**TASK INSTRUCTIONS**
Repeat exactly the lines from the line containing "micrograph is of" to the last line of the listing, including both.

**RAW DATA**

▶

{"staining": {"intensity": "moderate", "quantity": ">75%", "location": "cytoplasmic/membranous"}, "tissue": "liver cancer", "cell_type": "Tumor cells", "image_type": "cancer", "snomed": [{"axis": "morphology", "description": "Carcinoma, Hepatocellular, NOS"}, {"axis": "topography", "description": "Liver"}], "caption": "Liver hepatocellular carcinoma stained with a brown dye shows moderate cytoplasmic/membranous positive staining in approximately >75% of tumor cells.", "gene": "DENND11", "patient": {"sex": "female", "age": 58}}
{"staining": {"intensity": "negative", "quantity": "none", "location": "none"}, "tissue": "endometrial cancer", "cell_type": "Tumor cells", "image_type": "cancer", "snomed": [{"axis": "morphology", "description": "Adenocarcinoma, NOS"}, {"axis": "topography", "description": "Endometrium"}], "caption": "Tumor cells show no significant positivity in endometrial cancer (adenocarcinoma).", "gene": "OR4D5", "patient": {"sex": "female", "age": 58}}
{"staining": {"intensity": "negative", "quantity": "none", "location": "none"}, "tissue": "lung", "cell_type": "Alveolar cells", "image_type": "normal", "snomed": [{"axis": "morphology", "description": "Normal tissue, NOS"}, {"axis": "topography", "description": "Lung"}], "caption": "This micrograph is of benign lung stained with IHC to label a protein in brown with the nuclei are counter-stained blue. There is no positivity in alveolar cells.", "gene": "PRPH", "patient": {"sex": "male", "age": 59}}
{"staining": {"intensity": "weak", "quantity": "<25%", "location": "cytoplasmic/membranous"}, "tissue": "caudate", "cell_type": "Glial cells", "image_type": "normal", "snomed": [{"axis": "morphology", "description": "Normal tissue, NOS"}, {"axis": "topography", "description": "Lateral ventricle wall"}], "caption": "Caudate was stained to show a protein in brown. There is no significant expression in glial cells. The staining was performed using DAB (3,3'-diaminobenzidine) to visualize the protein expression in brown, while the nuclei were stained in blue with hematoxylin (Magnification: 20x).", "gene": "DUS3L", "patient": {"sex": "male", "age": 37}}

◀

**SOLUTION TO THIS EXERCISE**
{"staining": {"intensity": "negative", "quantity": "none", "location": "none"}, "tissue": "lung", "cell_type": "Alveolar cells", "image_type": "normal", "snomed": [{"axis": "morphology", "description": "Normal tissue, NOS"}, {"axis": "topography", "description": "Lung"}], "caption": "This micrograph is of benign lung stained with IHC to label a protein in brown with the nuclei are counter-stained blue. There is no positivity in alveolar cells.", "gene": "PRPH", "patient": {"sex": "male", "age": 59}}
{"staining": {"intensity": "weak", "quantity": "<25%", "location": "cytoplasmic/membranous"}, "tissue": "caudate", "cell_type": "Glial cells", "image_type": "normal", "snomed": [{"axis": "morphology", "description": "Normal tissue, NOS"}, {"axis": "topography", "description": "Lateral ventricle wall"}], "caption": "Caudate was stained to show a protein in brown. There is no significant expression in glial cells. The staining was performed using DAB (3,3'-diaminobenzidine) to visualize the protein expression in brown, while the nuclei were stained in blue with hematoxylin (Magnification: 20x).", "gene": "DUS3L", "patient": {"sex": "male", "age": 37}}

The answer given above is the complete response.